Data for processing:
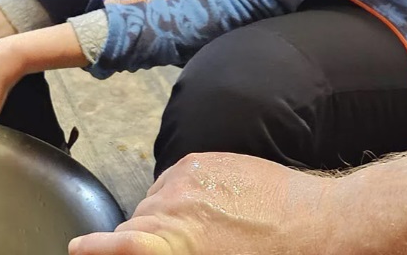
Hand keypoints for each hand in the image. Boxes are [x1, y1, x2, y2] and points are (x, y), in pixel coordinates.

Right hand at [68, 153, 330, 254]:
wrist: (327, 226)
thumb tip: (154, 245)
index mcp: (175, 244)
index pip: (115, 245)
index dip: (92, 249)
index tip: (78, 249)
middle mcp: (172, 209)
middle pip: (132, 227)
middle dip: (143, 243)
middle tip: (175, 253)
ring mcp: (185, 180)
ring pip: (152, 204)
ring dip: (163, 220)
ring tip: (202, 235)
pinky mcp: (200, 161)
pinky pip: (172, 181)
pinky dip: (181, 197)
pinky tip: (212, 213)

What to do:
Wherever a picture appears in the data, please drop it and retype the rest exactly.

Result for this exercise:
Hand keypoints for each hand in the image. Boxes are [x1, y1, x2, y2] and points are (x, y), in pixel coordinates.

Right hand at [68, 153, 330, 254]:
wrist: (327, 226)
thumb tip: (154, 245)
index mcp: (175, 244)
index pip: (115, 245)
index dip: (92, 249)
index tip: (78, 249)
middle mcp: (172, 209)
middle pip: (132, 227)
middle dip: (143, 243)
middle tip: (175, 253)
ring mcp: (185, 180)
ring pip: (152, 204)
ring dip: (163, 220)
ring tip: (202, 235)
pinky mcp: (200, 161)
pinky pip: (172, 181)
pinky dip: (181, 197)
pinky tip: (212, 213)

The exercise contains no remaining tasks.